Amazon’s relations with Weinstein again became part of the news narrative Thursday when actress Rose McGowan fired off a string of tweets to Amazon founder and CEO Jeff Bezos. The first: “@JeffBezos I told the head of your studio that HW raped me. Over & over I said it. He said it hadn’t been proven. I said I was the proof.” She went on to allege that a script she had in development with the company was later killed. The tweets received heavy attention in part because this was the first time that McGowan had identified her assailant by name.
As for Price, his tenure at Amazon dates back to 2004. During that time, he had overseen the launch of its digital video store and, later, its streaming service.
Amazon’s foray into scripted series has yielded mixed results, with a string of high-profile producers recently going public with their frustrations about working with the streamer.
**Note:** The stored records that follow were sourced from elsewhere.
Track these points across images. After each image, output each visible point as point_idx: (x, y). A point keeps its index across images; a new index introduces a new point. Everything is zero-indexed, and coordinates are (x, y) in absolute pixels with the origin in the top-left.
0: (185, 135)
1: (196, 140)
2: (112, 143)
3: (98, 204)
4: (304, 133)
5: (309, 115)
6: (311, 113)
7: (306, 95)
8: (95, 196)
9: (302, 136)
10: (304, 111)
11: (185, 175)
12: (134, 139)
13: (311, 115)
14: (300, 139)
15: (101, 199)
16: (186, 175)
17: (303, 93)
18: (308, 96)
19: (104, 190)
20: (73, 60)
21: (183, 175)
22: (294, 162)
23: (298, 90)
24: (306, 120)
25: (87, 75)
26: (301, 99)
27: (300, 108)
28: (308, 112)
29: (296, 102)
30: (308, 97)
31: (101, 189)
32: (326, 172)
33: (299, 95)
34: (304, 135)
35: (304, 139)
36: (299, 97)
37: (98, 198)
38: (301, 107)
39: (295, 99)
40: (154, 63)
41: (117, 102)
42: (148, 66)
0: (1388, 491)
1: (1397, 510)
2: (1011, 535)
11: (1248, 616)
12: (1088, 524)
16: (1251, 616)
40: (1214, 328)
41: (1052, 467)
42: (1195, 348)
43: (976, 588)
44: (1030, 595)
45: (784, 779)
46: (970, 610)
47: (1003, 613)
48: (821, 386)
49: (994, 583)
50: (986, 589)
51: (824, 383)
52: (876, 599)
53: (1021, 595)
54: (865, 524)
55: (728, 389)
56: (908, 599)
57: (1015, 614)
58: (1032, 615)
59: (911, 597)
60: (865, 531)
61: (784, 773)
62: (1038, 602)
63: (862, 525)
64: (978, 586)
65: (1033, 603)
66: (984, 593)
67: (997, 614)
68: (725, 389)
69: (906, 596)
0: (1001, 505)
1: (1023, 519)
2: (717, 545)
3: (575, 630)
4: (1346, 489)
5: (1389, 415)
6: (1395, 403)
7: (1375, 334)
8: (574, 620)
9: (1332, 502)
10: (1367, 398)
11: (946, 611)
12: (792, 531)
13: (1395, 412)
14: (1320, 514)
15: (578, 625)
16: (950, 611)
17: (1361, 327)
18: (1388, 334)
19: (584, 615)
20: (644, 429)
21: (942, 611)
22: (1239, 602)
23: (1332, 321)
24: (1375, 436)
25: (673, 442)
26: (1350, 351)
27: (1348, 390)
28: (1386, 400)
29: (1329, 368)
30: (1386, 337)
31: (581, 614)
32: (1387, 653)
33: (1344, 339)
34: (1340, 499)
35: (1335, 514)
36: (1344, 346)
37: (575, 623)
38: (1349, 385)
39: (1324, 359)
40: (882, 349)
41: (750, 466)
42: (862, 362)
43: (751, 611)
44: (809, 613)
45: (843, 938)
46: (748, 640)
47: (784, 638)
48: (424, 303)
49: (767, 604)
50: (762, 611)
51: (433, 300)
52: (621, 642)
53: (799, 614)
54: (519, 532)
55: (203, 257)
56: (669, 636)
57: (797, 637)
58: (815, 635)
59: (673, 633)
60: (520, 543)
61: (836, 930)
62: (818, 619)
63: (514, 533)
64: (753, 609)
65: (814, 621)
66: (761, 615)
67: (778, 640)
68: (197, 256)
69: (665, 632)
Among them: Goliath creator David E. Kelley, who described Price’s entertainment division as “a bit of a gong show” in a scathing Wall Street Journal piece about the company’s latest struggles in Hollywood. Price was also lambasted for his decision to cancel the well-reviewed drama Good Girls Revolt, with creator Dana Calvo singling out the executive for his failure to learn the characters’ names.
Although Amazon’s Jill Soloway comedy Transparent, starring Jeffrey Tambor, became a critical favorite, and Man in the High Castle and Goliath are said to have been among the streamer’s most-viewed originals, none has broken out the way Stranger Things, 13 Reasons Why and Orange Is the New Black have for rival Netflix. And it was Hulu that became the first streamer to take home a best drama series Emmy, for The Handmaid’s Tale, while Amazon walked away from the awards show empty-handed.
In an acknowledgement of those challenges, the company is currently in the process of a strategy pivot. Looking ahead, Amazon will turn its focus to more global event series a la Game of Thrones. The company recently hired Fox International exec Sharon Tal Yguado to oversee event series and genre programming as it looks to change gears. In preparation, the company has been busy axing a number of pricey dramas already on its service, including The Last Tycoon and Z: The Beginning of Everything, the latter of which was canceled after a surprise season two renewal.